◆ **Aim of the task**:
Reproduce verbatim the stretch of the EMIR intragroup exemption text from "1) The definition" through "modify that reference.".

======== Given text ========

The EC has chosen to adopt a narrow reading of EMIR to state that for transactions where the parent undertaking is not established in the EU, intragroup transactions between the EU entities of said group cannot benefit from the EU intragroup reporting exemption. 

Question:

In the case of derivatives contracts where at least one of the counterparties is a non-financial counterparty: does the exemption of reporting obligation for intra-group transactions introduced in Article 9(1) of EMIR REFIT apply when the parent undertaking is established in a third country?

*Answer provided by the European Commission in accordance with article 16b(5) of the ESMA Regulation*

The exemption contained in Article 9(1) of EMIR does not cover intragroup transactions for which the parent undertaking is established in a third country, even if the transaction occurs between two counterparties which are both established in the EU. This conclusion is based on the following elements:

1) The definition of parent undertaking refers to an undertaking governed by the law of a Member State and nothing in EMIR indicates a will to modify that reference.

2) This interpretation fits the actual purpose of Article 13 of EMIR: deference is granted where there is equivalence with the jurisdiction hosting the parent undertaking.

3) This interpretation ensures a meaningful use and purpose of the transparency objective of Article 9 while limiting the exemption in article 9(1) to the minimum necessary.

======== Provided material ========

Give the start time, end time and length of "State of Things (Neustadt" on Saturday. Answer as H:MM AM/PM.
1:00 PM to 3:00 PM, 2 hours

========

◆ **Exercise response**:
1) The definition of parent undertaking refers to an undertaking governed by the law of a Member State and nothing in EMIR indicates a will to modify that reference.